- [INSTRUCTION]:
Quote every line of text from the items below word for word, keeping the original order. Leave the pictures out of your answer.

Collected data:

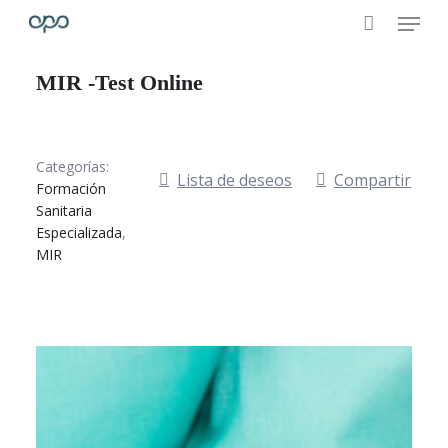
Skip
Menu
to
Clos
main
MIR -Test Online
Men
content
Categorías:
Lista de deseos
Compartir
Formación
Sanitaria
Especializada
,
MIR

- [SOLUTION TO THIS PROBLEM]:
Skip
Menu
to
Clos
main
MIR -Test Online
Men
content
Categorías:
Lista de deseos
Compartir
Formación
Sanitaria
Especializada
,
MIR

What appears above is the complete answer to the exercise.